Sequoia India VP Aakash Kapoor gives a checklist for aspiring entrepreneurs at TechSparks 2021
A passionate entrepreneur would be in a hurry to take a new idea to the market but this enthusiasm needs to be tempered with a few fundamental questions on markets, users, and the problem that the venture is trying to solve.
In a masterclass during TechSparks 2021, YourStory's flagship event, Aakash Kapoor, Vice President - Sequoia India, spoke about the fundamental pillars of entrepreneurship.
The first and foremost is the market size that one is addressing and whether it is large enough to foray into. Aakash says, “If you give a B team a great market they will build a successful team.”
This is amplified across the world where there are companies addressing such a large market that it takes care of itself in building a big business for itself.
Aakash cautions that although one might be enamoured by a large market, founders need to figure out what they want to do. In some cases, the market might look very large but revenue from each customer is small while in other cases, the market may not big but the revenue from each customer is high.

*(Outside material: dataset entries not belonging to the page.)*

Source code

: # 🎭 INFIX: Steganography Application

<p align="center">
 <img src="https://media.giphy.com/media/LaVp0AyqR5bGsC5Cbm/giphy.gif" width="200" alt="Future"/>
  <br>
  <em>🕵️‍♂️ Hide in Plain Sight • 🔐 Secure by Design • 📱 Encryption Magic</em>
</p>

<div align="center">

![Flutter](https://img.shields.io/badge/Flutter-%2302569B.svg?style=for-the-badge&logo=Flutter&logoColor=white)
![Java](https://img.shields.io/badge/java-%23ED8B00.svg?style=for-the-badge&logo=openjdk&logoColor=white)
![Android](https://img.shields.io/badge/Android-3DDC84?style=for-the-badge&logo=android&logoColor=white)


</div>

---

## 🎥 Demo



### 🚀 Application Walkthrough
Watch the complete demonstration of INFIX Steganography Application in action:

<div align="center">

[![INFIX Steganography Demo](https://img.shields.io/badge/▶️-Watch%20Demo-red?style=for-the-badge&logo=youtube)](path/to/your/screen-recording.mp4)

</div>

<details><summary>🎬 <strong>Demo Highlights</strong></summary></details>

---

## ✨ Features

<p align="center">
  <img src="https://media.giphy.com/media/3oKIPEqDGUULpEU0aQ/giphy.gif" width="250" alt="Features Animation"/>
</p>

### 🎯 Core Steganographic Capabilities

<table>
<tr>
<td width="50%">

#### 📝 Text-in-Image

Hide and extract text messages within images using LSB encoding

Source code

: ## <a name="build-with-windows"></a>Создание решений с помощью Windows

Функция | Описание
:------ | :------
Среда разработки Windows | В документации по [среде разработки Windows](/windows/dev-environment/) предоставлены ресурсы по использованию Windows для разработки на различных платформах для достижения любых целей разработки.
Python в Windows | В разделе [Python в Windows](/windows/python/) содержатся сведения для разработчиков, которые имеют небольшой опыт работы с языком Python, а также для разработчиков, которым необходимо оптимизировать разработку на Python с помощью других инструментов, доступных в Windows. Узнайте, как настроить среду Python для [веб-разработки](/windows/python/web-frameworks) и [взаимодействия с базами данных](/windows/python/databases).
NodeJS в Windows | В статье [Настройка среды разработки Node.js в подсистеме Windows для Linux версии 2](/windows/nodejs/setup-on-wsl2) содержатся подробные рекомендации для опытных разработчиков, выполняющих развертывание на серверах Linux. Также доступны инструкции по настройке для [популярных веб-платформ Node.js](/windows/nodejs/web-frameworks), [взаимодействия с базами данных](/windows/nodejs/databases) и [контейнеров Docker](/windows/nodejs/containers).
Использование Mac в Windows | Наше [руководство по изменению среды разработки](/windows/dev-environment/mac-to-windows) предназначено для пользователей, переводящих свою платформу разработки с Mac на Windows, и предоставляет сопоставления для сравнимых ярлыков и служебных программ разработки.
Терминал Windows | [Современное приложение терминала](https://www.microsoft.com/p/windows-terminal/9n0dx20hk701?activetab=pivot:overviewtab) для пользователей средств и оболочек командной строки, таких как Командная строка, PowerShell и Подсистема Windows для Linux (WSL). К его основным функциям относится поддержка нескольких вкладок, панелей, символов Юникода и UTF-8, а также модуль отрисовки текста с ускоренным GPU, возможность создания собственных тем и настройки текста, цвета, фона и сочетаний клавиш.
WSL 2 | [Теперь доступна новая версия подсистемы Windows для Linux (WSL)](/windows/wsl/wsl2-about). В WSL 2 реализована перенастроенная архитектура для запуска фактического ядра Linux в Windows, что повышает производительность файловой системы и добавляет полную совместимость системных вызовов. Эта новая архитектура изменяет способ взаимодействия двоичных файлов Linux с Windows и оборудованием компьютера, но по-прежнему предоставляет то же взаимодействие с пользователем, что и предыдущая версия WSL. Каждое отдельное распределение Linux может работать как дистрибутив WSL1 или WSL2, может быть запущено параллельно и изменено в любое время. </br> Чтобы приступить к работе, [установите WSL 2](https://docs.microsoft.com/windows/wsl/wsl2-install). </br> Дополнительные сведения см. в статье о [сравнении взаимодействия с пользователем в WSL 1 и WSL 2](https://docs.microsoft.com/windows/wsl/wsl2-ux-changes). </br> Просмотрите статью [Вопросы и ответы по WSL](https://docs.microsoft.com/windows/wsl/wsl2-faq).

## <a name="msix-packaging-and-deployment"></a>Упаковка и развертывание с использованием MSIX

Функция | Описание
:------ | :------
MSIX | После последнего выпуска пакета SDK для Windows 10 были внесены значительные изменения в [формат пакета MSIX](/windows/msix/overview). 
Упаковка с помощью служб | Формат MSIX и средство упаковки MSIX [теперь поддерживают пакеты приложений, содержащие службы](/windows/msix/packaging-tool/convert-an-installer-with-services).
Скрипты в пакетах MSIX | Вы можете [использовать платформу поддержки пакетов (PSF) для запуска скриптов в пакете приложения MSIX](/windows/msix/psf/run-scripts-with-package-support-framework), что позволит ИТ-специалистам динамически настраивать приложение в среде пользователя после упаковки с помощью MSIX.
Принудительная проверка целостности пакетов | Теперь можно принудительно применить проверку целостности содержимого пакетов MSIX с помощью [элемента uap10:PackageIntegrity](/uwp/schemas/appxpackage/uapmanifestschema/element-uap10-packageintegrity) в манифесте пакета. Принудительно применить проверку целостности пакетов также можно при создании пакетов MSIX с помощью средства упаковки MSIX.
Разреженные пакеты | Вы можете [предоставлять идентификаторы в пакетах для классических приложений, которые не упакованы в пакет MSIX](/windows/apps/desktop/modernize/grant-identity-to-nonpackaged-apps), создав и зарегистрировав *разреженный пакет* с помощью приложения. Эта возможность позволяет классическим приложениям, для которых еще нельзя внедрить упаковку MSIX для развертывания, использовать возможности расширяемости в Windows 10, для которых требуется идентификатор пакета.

“Identify what is the size of your market and where in the spectrum you are likely to be positioned,” Aakash says in his masterclass 'Is my Big idea big enough? Assessing market size and industry structure.'
Once there is a grip on the market size, the entrepreneur needs to take a call on whether it would be a top-down approach or a bottom-up. Under the top-down approach, there is a deduction of a particular set of customers one would be targeting, but in the bottom-up method, it would more be looking at a more multiplier effect of customers.
Aakash says this would mean addressing a market that is already available or there is a potential that it would expand. A classic example of this would be Amazon, when it started its operations more than 25 years internet commerce was literally not there but it was growing rapidly.
Behind all this, there is one fundamental question any startup founder or entrepreneur needs to address.
Aakash says, “What is the problem one is trying to solve, and what is the use case.”
The answer to this question will naturally open up the market for any business where one is also able to understand the industry structure, one’s consumer, product use case, the competitive scenario. Behind all this is the value of trust where the business needs to communicate that it cares for its customers.
“If you want to build a big business then one needs to attack a big market,” says Aakash.